海面上的日军舰队里,两艘重型巡洋舰和几艘驱逐舰缓缓地改变方向,随后踏浪而来,一门门舰炮在机械轰鸣声中转动方向,齐齐地瞄准这个正在不顾一切倾泻火力的炮兵阵地。
沙克坦然自若地看着慢慢近在咫尺且即将对自己喷射火山的日军军舰,没有任何慌乱。此时此刻,炮兵们正在给大炮装填最后一发炮弹,展开最后一波轰击,也就是第五十波轰击。沙克的心里甚至感到了欣慰:太好了!终于及时地把最后的一波炮弹也打出去了!
“発砲する!(炮击)”驶过来的日军军舰的所有舰炮一起对着这个顽强的炮兵阵地展开舰炮覆盖。铺天盖地而去的烈焰怒涛中,二十颗炮弹犹如二十颗流星般逆飞冲天,从日军的舰炮炮弹群中迎面交错飞过,划过日军舰队的上空,最后再次落在了营口的日军登陆场上。当整个炮兵阵地尽皆在电闪雷鸣中被炸成齑粉时,二十团烈焰在营口的日军人群和尸骸血海间再度拔地而起,又有大批的日军被炸得粉身碎骨。东北军的这个炮兵阵地在十五分钟的时间里用二十门重型榴弹炮向日军的登陆场发射了1000发炮弹,远远超过了原计划的400发。
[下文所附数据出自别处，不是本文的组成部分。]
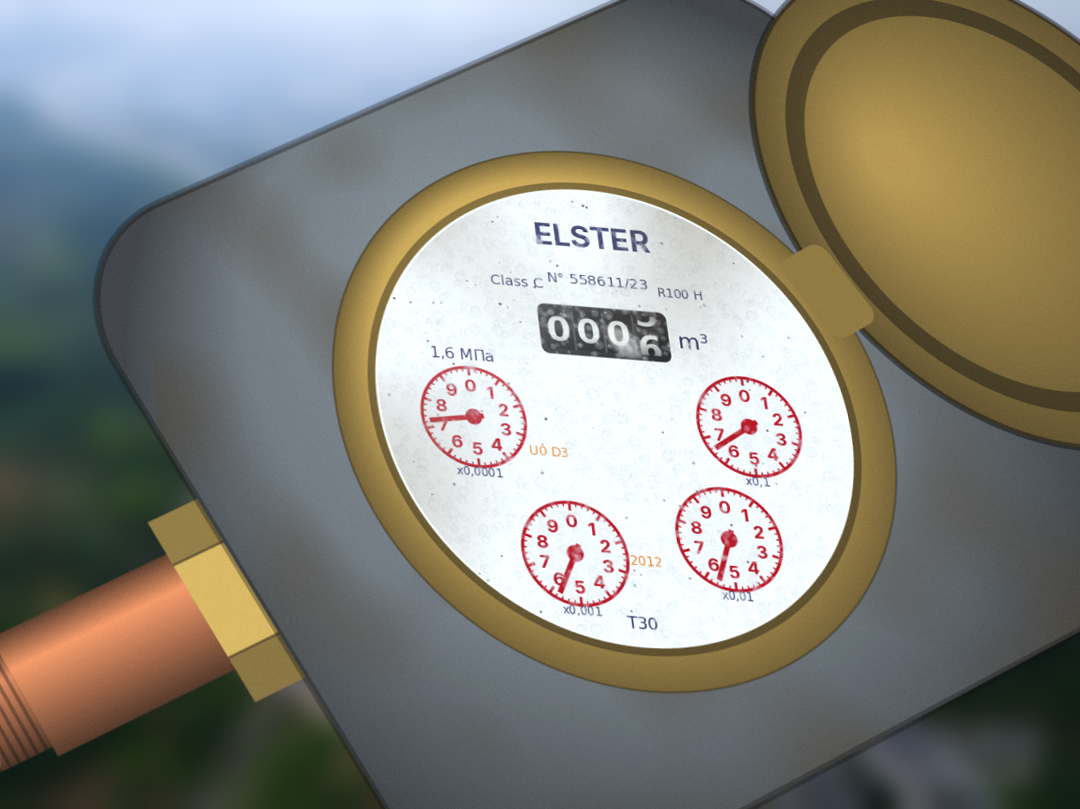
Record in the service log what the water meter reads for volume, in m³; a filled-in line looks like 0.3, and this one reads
5.6557
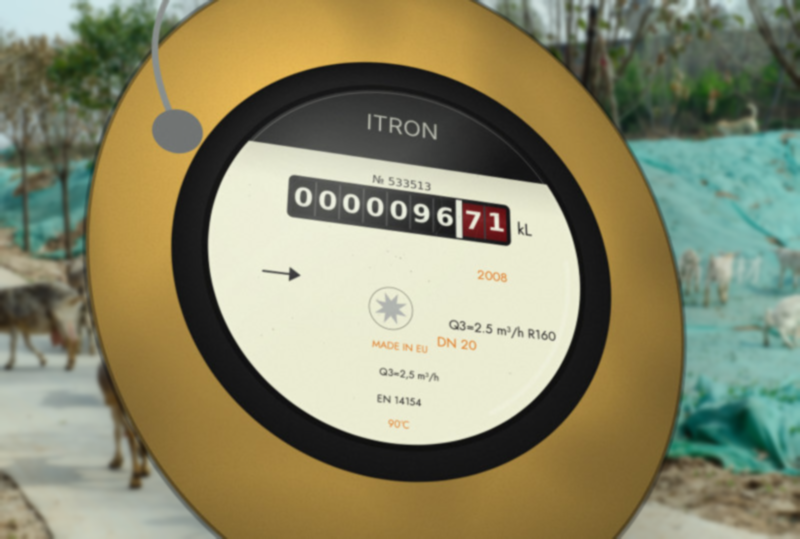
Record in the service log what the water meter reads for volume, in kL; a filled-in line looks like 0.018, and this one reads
96.71
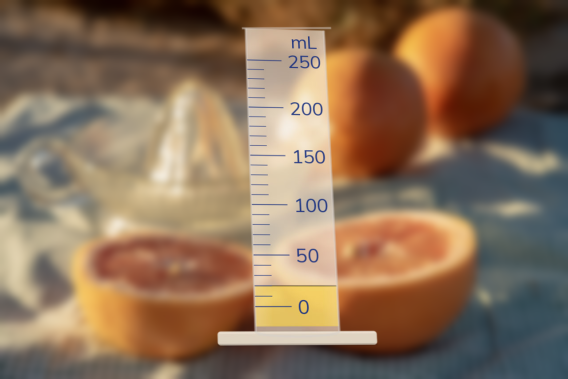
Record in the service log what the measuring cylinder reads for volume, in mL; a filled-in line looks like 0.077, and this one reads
20
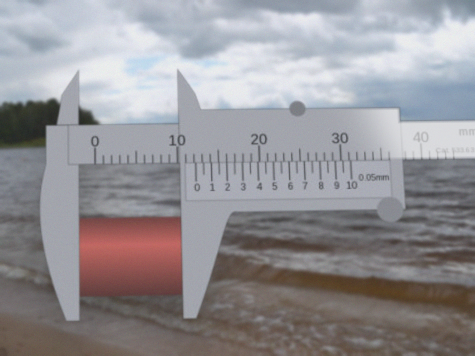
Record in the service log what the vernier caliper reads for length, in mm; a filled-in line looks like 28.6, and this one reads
12.2
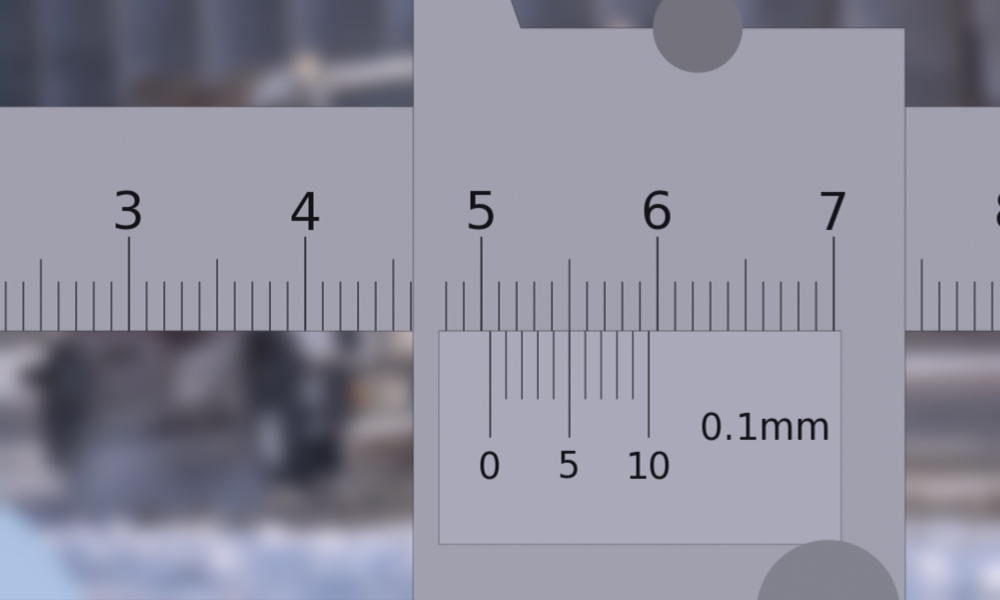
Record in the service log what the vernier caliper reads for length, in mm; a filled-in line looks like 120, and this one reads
50.5
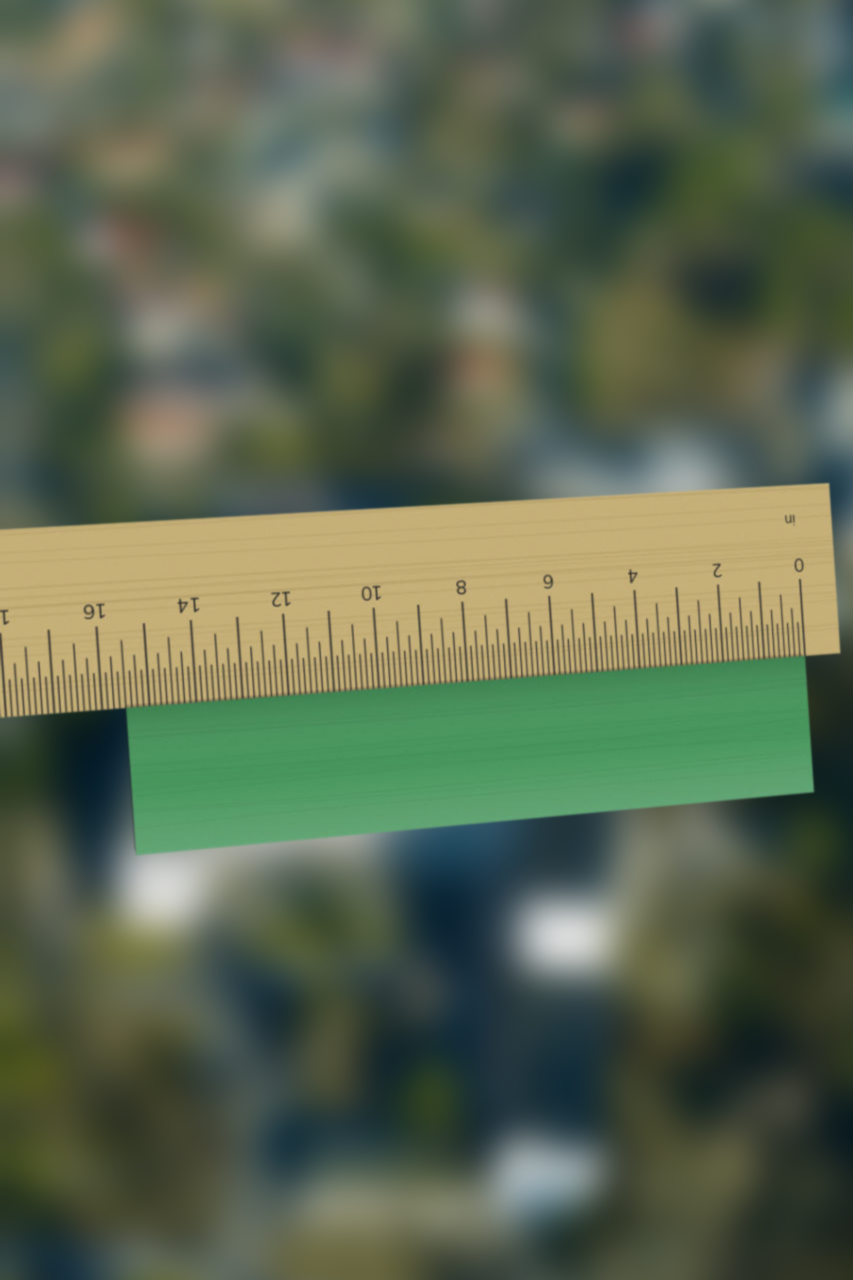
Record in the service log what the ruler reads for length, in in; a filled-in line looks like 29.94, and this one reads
15.5
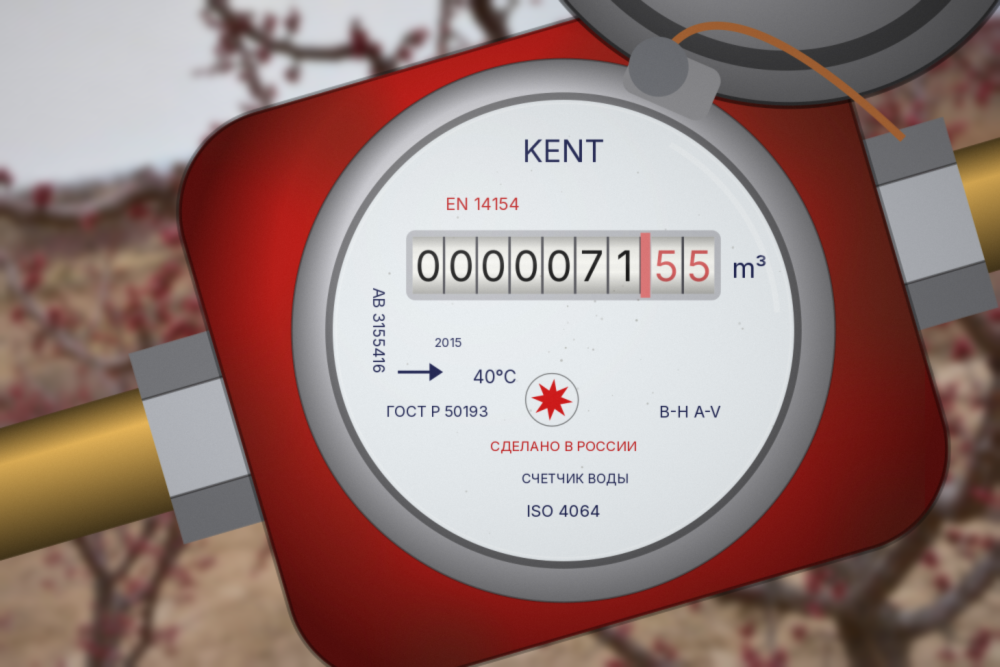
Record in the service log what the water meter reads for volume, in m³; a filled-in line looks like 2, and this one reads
71.55
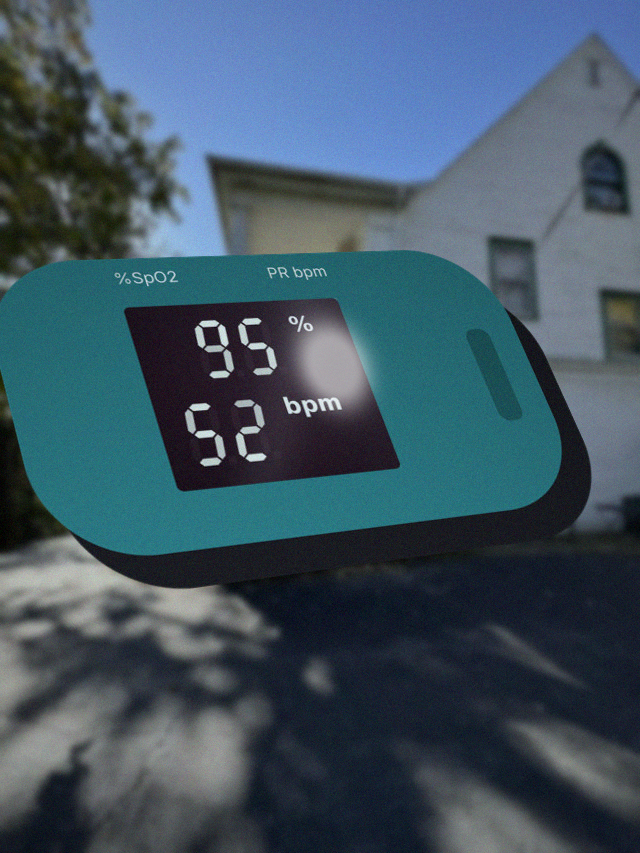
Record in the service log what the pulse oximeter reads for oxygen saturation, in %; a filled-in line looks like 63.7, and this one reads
95
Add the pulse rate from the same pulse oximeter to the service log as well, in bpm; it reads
52
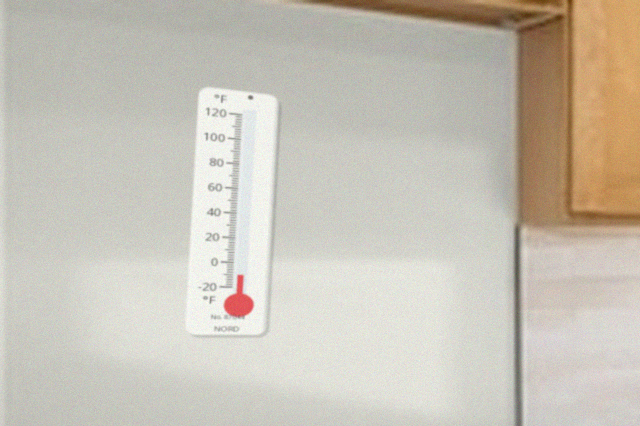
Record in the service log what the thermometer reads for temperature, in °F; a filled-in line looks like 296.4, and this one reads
-10
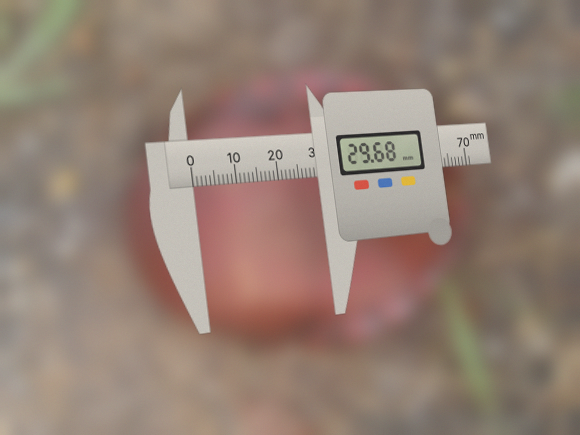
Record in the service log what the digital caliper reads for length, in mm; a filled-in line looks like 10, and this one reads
29.68
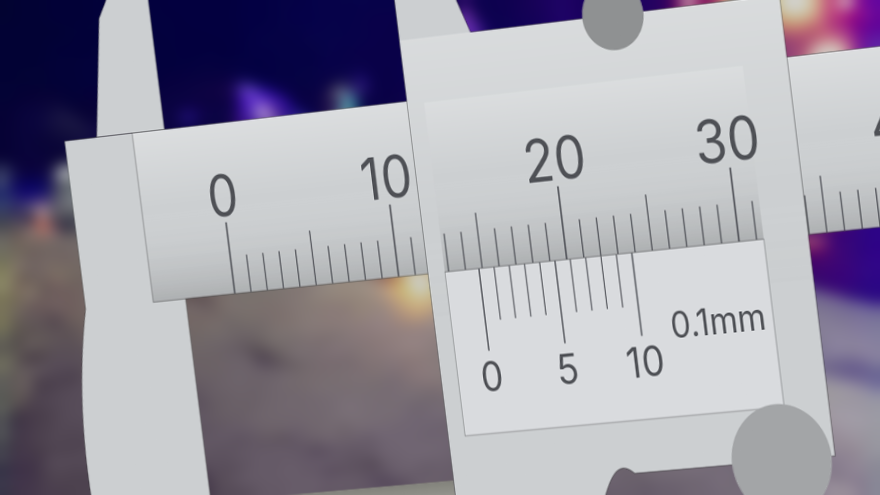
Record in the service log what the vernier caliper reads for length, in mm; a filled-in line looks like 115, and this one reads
14.8
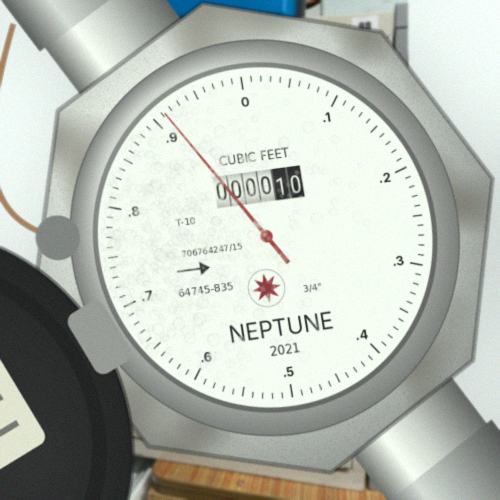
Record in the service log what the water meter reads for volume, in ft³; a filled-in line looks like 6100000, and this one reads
9.91
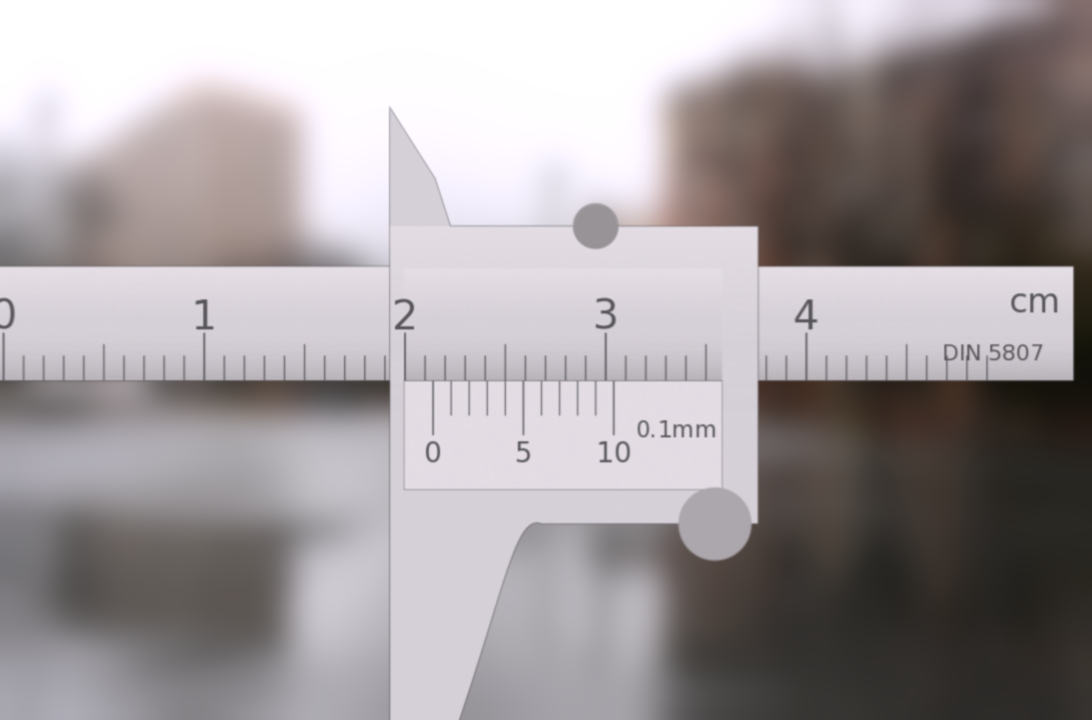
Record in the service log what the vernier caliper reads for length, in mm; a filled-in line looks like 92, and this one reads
21.4
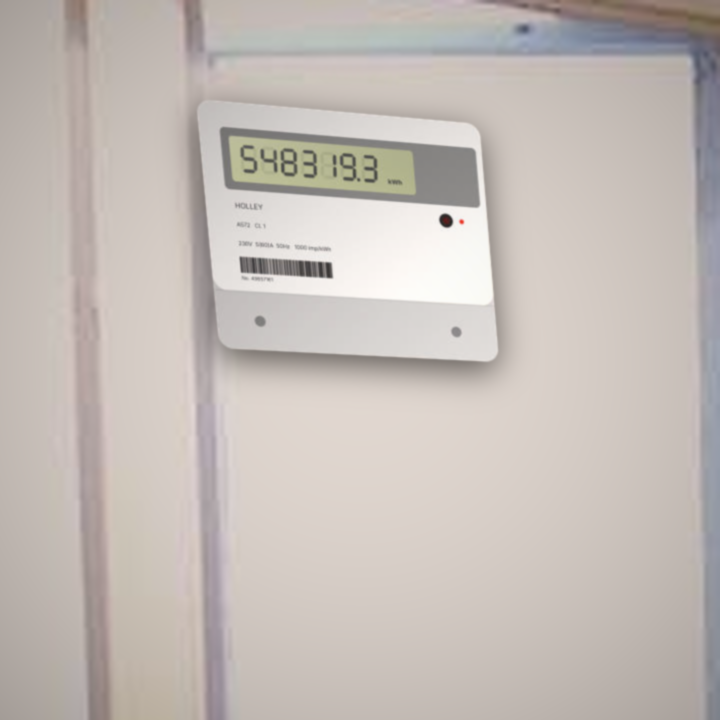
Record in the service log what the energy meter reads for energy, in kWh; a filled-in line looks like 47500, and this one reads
548319.3
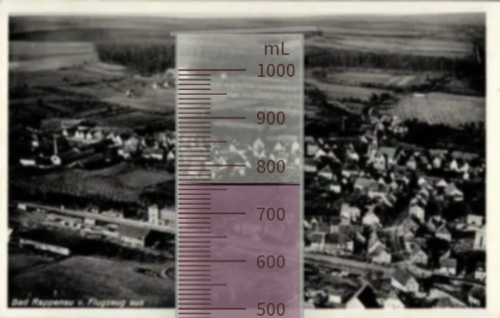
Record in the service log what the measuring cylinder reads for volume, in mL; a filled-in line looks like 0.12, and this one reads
760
尽管所有的炮兵和所有的火炮都在日军舰炮的轰击下壮烈殉国、灰飞烟灭,但登陆的日军第三师团则在这波只持续十五分钟的炮火打击中遭到了巨大的杀伤,累计被炸死炸伤的日军达到4000多人,物资被摧毁无数。第一波登陆的第3师团第5旅团第6联队因此而还未参战便失去了战斗力,全联队死伤超过80%,联队长仓永辰治大佐也在炮击中被当场炸死。
营口城区里的东北军阵地上,张文清、王德林、杨正治、张仲伟、李福振、喻诗航等军官们一起眼含热泪地向那个靠着自我牺牲而换来对日军重大打击的炮兵阵地的全体炮兵弟兄敬礼。
“全体进攻!给我撕碎城里所有的满洲军!”在师团长因为极度的恼羞成怒而爆发出的类似于狼嚎般的嗥叫声中,在遍地血泊间重新展开登陆的第三师团的近两万日军犹如水银般倾泻进了营口。反击的东北军官兵们爆发出愤怒的喊杀声,随即和日军一起把营口淹没在了血雨腥风中。